___ Records for this task

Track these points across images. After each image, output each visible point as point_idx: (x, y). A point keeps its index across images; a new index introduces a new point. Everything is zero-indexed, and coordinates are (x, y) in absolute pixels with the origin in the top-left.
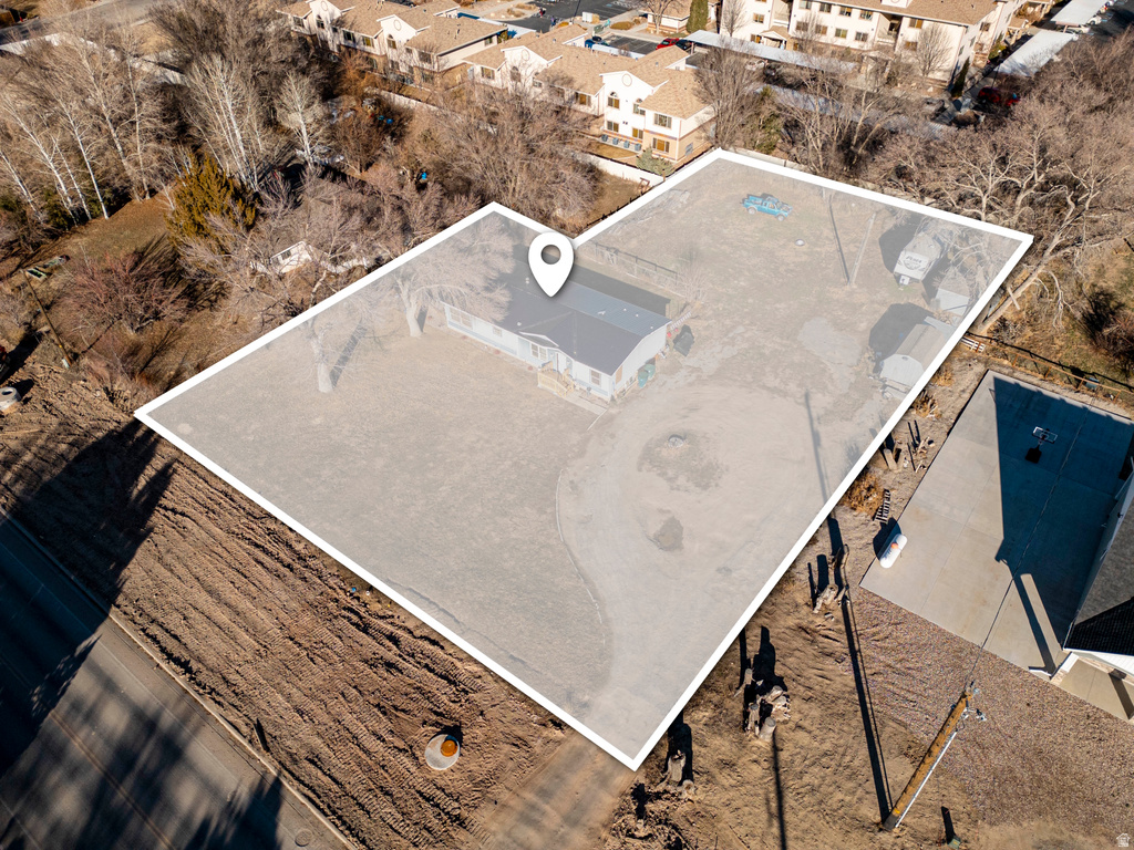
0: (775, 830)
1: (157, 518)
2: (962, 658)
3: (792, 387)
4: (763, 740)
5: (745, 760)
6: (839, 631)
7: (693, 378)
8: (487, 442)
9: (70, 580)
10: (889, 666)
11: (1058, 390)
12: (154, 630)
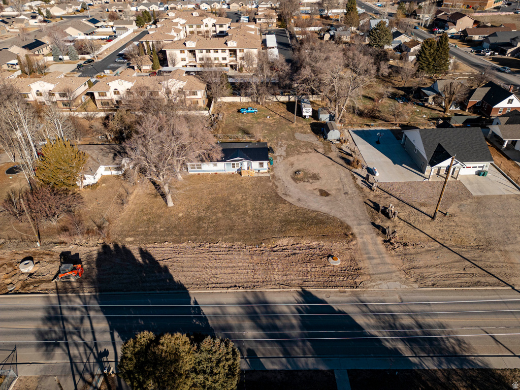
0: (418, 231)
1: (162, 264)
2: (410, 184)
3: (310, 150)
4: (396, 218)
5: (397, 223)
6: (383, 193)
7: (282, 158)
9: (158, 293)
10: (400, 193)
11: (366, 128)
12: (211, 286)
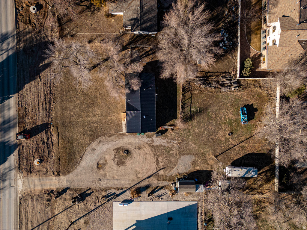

______

Rewrite all of the lines above, putting "upper-left" in place of "top-left" and keeping everything else unchanged. Leave the pictures out of your answer.

[Exercise response]
Track these points across images. After each image, output each visible point as point_idx: (x, y). A point keeps its index across images; a new index introduces a new point. Everything is zero-indexed, and coordinates are (x, y) in absolute pixels with the origin in the upper-left.
0: (775, 830)
1: (157, 518)
2: (962, 658)
3: (792, 387)
4: (763, 740)
5: (745, 760)
6: (839, 631)
7: (693, 378)
8: (487, 442)
9: (70, 580)
10: (889, 666)
11: (1058, 390)
12: (154, 630)
0: (418, 231)
1: (162, 264)
2: (410, 184)
3: (310, 150)
4: (396, 218)
5: (397, 223)
6: (383, 193)
7: (282, 158)
9: (158, 293)
10: (400, 193)
11: (366, 128)
12: (211, 286)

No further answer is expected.